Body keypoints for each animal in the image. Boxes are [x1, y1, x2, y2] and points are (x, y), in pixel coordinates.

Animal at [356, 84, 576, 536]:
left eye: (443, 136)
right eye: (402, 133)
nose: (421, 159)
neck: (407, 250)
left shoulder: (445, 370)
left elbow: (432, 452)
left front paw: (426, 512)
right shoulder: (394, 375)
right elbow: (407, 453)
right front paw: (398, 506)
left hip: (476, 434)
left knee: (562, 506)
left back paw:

## EXERCISE REQUIREMENTS
Could you return all lines from the records that include the word "left"?

## TASK RESULT
left eye: (443, 136)
left shoulder: (445, 370)
left elbow: (432, 452)
left front paw: (426, 512)
left hip: (476, 434)
left knee: (562, 506)
left back paw:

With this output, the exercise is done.